**Request**: Rewrite the material from the line containing "Produtos relacionados" down through the line containing "severine.coupe@cea.fr", putting "Caneca Térmica" wherever "Copo Térmico" appears and changing nothing else. Leave the pictures out of your answer.

**Given data**:
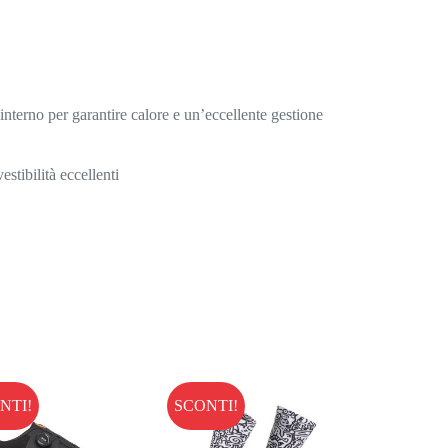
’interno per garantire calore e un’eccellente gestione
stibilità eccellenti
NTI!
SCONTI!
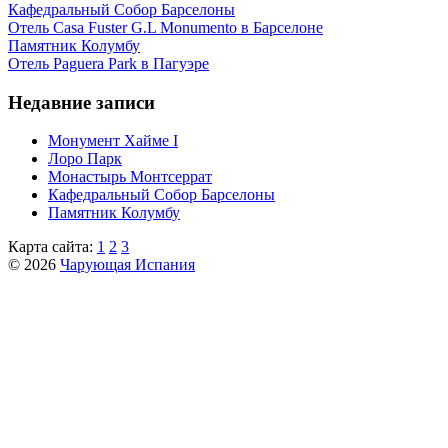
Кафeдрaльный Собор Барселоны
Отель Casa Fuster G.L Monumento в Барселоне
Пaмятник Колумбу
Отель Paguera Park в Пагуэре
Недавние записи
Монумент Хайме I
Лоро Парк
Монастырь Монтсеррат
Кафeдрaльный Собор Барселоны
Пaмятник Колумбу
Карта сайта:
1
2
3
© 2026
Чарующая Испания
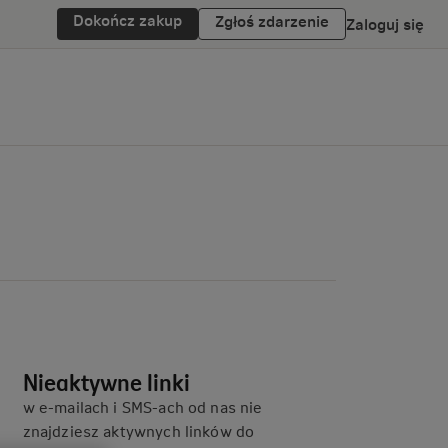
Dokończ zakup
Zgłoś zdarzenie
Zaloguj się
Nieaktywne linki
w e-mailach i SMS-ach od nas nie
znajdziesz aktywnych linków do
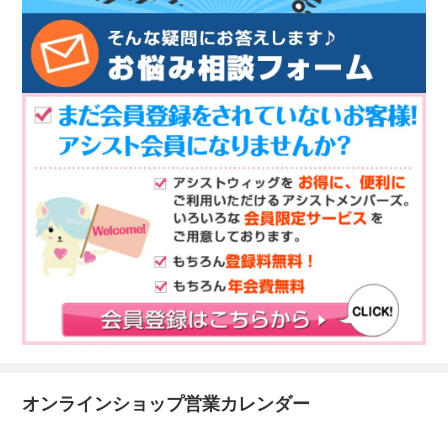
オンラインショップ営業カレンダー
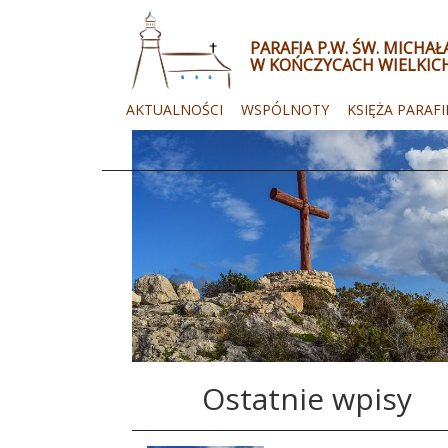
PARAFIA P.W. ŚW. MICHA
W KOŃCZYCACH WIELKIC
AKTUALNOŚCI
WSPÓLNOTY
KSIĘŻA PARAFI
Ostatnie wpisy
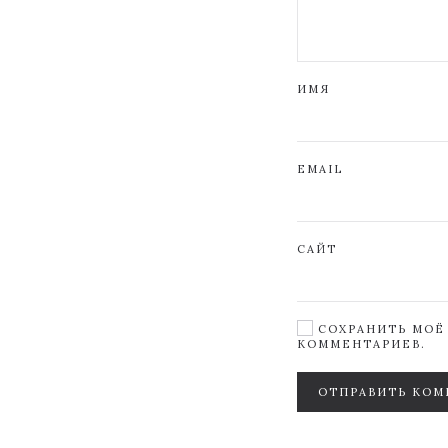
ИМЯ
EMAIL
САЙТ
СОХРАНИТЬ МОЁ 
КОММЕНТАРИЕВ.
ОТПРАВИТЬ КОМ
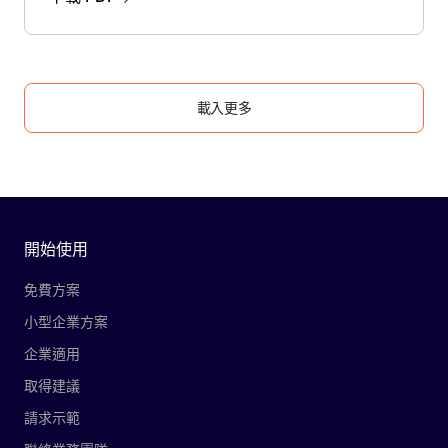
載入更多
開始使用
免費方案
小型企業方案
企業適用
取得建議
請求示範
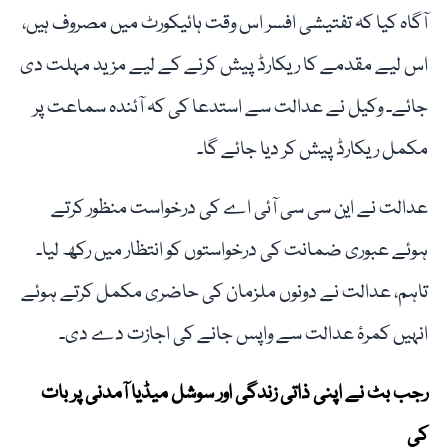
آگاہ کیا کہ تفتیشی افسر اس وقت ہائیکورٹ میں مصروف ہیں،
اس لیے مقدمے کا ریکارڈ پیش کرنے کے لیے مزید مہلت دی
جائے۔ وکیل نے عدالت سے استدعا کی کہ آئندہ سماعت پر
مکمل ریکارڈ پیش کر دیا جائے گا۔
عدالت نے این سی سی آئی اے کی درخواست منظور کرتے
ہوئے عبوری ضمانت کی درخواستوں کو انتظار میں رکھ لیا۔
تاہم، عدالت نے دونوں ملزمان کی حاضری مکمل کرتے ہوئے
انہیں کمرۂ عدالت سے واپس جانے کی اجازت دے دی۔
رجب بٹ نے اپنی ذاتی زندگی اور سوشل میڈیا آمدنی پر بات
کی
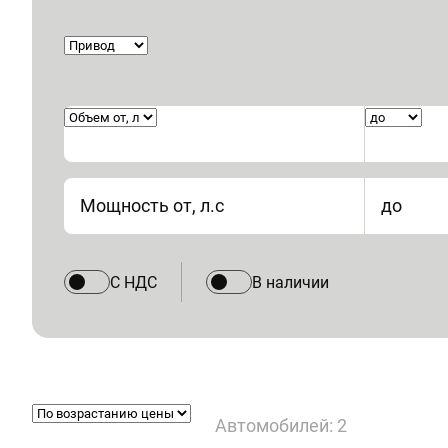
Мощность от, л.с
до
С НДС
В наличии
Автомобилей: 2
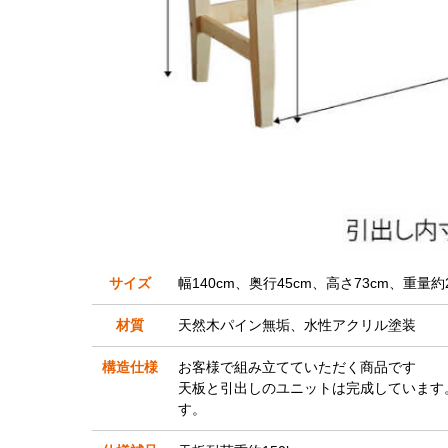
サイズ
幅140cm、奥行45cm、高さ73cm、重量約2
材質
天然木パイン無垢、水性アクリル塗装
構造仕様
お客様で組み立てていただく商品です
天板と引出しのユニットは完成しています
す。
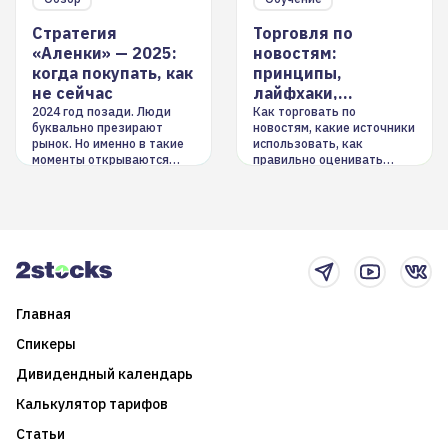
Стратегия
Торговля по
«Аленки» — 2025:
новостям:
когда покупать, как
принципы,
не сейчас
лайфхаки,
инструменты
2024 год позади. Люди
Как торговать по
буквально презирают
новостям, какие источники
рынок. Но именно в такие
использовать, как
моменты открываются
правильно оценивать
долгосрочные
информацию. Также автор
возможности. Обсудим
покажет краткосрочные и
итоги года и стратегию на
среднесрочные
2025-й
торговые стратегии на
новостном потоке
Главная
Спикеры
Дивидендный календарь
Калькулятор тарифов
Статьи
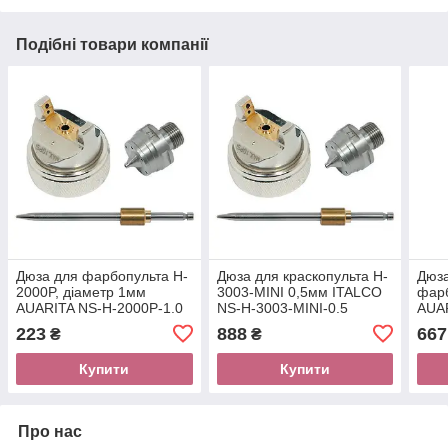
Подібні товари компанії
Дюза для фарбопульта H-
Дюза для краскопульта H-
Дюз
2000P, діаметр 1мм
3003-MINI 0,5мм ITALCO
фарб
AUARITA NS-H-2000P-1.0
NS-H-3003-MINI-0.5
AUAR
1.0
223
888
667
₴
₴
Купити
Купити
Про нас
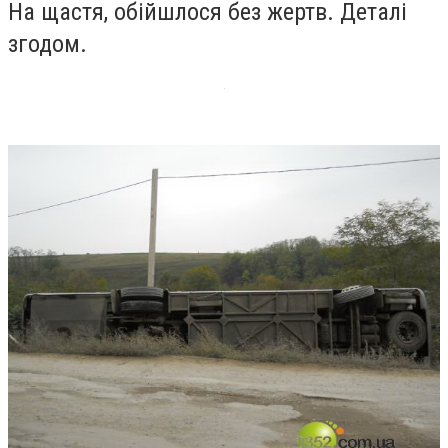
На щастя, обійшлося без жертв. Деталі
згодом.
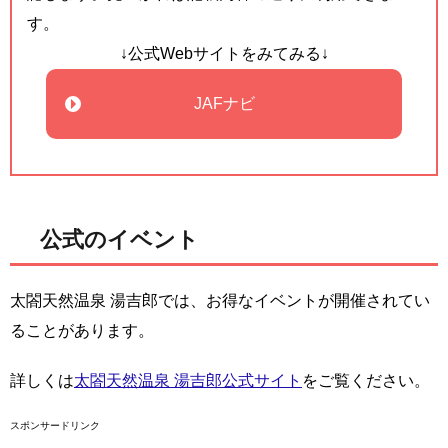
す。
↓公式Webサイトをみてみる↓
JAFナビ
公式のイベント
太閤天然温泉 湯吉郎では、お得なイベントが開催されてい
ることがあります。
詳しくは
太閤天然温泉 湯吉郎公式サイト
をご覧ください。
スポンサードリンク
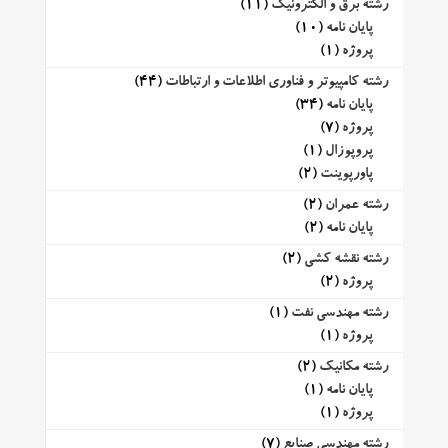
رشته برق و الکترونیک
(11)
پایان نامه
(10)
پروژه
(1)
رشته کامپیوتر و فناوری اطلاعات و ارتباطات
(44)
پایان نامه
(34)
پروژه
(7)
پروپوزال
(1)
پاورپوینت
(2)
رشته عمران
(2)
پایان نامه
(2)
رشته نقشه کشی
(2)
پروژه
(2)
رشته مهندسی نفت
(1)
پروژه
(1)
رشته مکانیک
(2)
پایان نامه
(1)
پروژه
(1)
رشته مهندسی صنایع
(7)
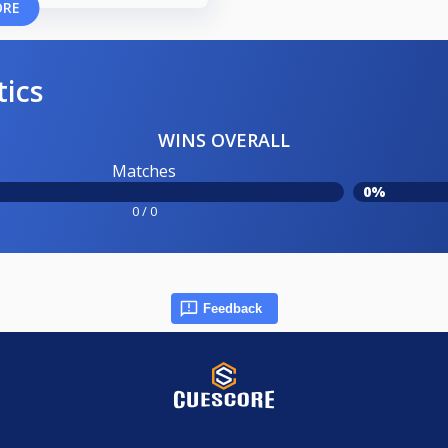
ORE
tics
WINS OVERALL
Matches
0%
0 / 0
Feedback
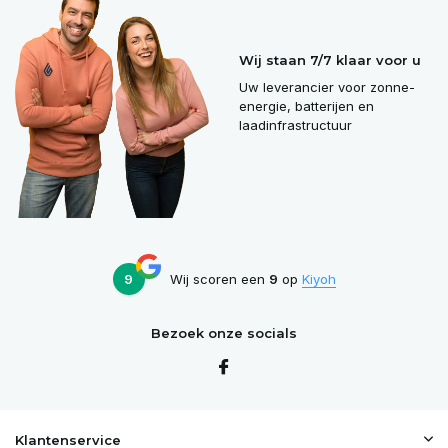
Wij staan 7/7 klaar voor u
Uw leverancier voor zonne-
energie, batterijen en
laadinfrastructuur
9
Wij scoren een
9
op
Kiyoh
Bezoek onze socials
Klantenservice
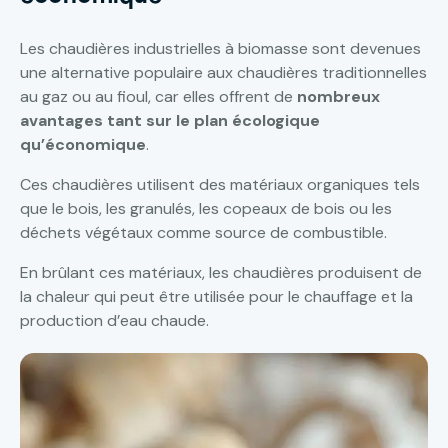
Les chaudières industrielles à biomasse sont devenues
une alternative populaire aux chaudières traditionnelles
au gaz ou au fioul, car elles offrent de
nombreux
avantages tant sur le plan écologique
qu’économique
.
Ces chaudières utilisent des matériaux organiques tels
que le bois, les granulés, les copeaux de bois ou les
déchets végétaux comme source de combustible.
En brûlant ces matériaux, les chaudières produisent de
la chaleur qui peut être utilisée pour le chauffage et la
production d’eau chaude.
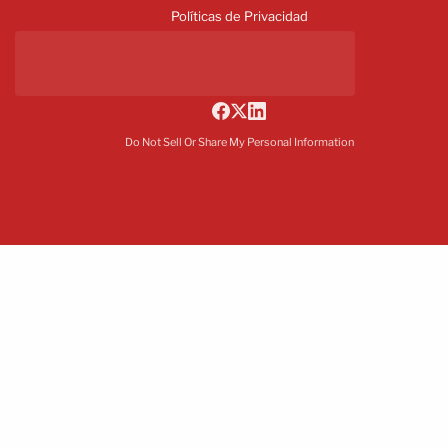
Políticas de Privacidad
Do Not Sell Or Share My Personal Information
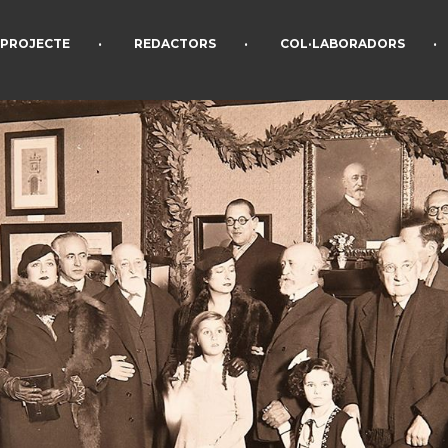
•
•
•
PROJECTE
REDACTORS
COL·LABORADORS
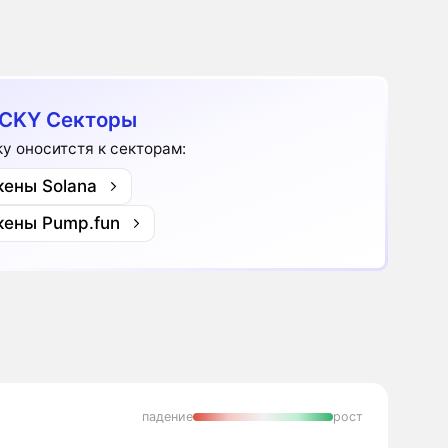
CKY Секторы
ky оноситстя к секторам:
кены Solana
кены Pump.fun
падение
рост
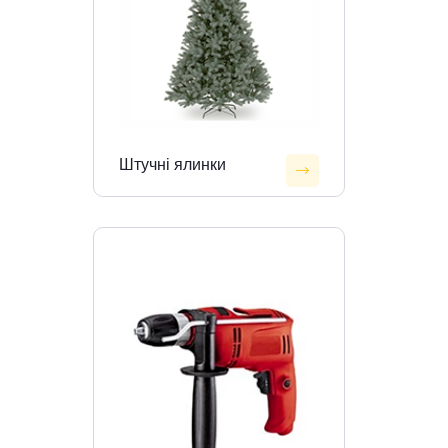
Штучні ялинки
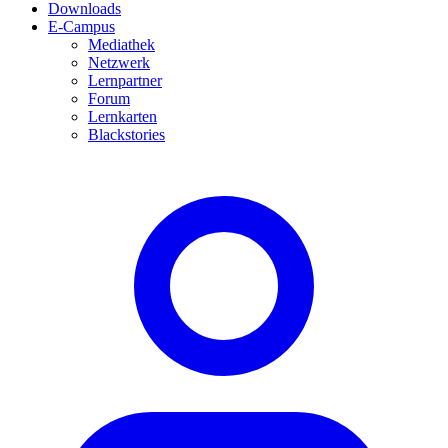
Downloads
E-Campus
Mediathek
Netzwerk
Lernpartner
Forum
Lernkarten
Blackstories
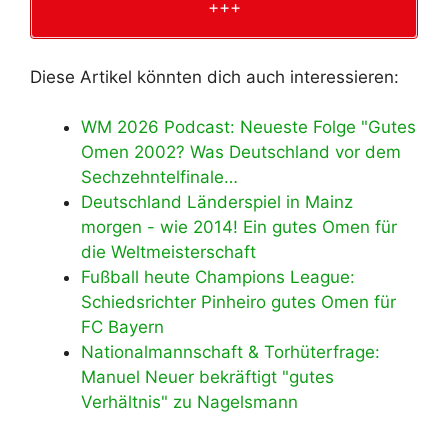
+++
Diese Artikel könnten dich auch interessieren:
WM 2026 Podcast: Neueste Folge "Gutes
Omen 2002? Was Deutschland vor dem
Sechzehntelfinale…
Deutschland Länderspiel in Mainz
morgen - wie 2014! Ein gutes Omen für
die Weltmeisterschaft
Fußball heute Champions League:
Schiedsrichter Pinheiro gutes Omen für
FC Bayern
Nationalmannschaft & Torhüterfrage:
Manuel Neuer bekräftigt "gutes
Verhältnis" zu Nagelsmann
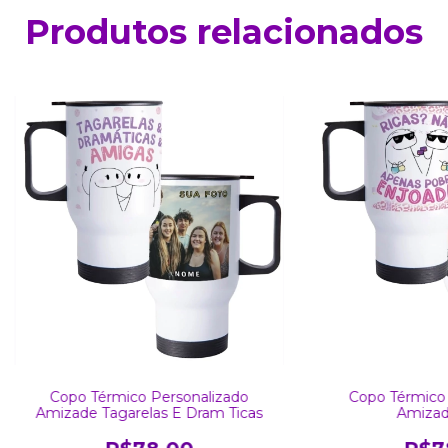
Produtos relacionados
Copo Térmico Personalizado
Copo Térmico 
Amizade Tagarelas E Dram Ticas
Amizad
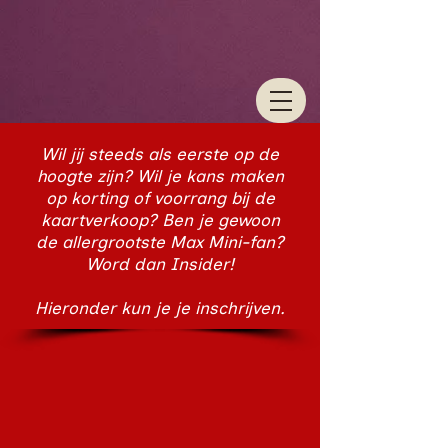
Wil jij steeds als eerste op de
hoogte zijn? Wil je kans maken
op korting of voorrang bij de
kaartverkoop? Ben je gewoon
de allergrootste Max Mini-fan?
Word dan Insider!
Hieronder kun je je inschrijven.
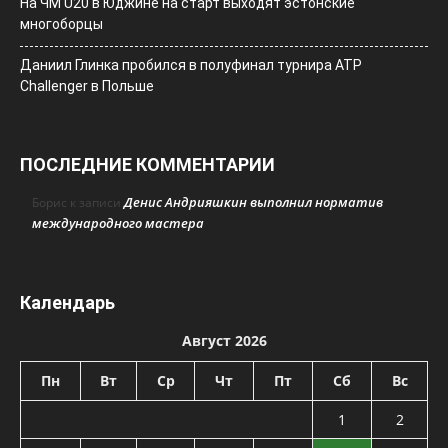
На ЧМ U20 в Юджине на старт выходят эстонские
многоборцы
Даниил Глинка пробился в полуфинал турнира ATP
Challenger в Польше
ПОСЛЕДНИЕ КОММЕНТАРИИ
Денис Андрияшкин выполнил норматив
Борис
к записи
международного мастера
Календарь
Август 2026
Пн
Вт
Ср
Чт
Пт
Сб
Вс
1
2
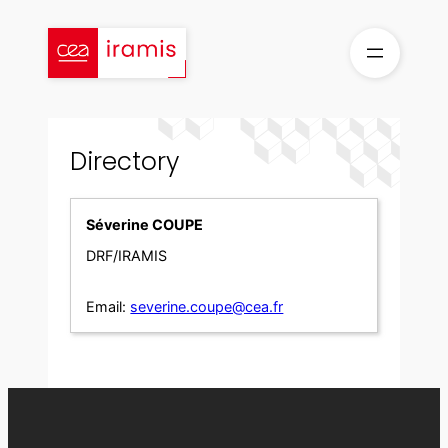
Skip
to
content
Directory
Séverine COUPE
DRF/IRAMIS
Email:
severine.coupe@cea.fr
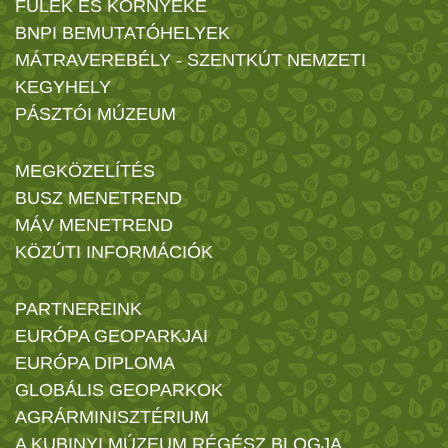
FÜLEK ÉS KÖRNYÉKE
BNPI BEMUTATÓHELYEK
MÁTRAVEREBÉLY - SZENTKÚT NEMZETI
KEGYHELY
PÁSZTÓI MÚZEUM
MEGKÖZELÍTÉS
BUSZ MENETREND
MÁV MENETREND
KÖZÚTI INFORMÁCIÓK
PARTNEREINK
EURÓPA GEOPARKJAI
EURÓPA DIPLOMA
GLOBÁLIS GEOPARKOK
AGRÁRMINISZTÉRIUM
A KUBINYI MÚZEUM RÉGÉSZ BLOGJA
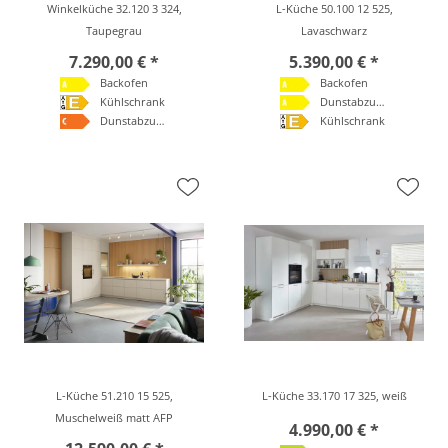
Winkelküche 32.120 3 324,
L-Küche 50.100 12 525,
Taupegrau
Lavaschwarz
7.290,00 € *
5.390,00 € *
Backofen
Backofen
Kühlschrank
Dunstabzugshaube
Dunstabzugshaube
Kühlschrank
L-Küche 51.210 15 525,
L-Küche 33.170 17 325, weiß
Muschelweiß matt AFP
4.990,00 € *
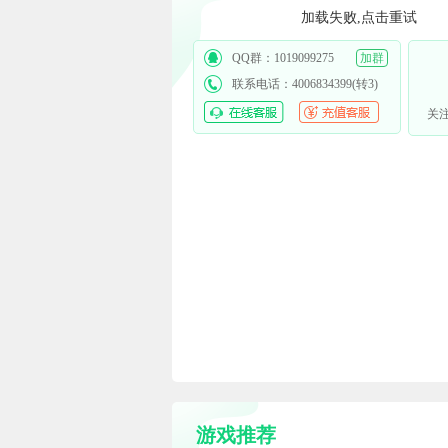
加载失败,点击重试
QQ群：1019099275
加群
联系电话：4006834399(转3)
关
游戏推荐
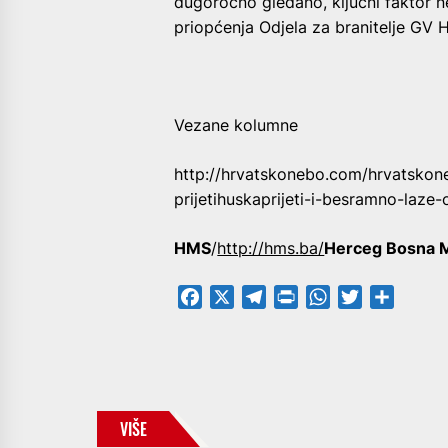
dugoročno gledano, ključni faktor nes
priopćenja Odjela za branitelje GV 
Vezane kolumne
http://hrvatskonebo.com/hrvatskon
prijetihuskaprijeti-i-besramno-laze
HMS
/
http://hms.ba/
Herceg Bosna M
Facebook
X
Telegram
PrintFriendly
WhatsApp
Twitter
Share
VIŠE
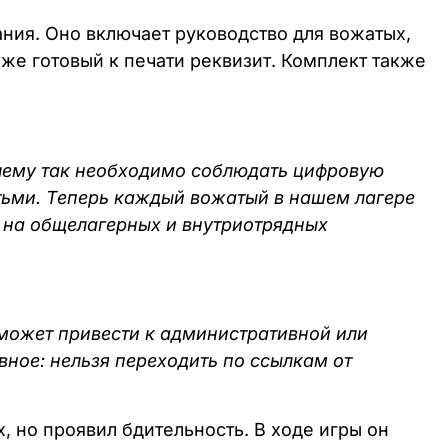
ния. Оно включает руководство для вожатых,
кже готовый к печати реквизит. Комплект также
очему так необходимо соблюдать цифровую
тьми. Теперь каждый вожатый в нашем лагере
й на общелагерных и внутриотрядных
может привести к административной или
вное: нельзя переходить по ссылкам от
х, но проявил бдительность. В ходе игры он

**The completed task**:
Produtos relacionados
Caneca Térmica Personalizado
Caneca Térmica 
Amizade Tagarelas E Dram Ticas
Amizad
Wil jij steeds als eerste op de
hoogte zijn? Wil je kans maken
op korting of voorrang bij de
kaartverkoop? Ben je gewoon
de allergrootste Max Mini-fan?
Word dan Insider!
Hieronder kun je je inschrijven.
На ЧМ U20 в Юджине на старт выходят эстонские
многоборцы
Даниил Глинка пробился в полуфинал турнира ATP
Challenger в Польше
ПОСЛЕДНИЕ КОММЕНТАРИИ
Денис Андрияшкин выполнил норматив
Борис
к записи
международного мастера
Календарь
Август 2026
Пн
Вт
Ср
Чт
Пт
Сб
Вс
1
2
Skip
to
content
Directory
Séverine COUPE
DRF/IRAMIS
Email:
severine.coupe@cea.fr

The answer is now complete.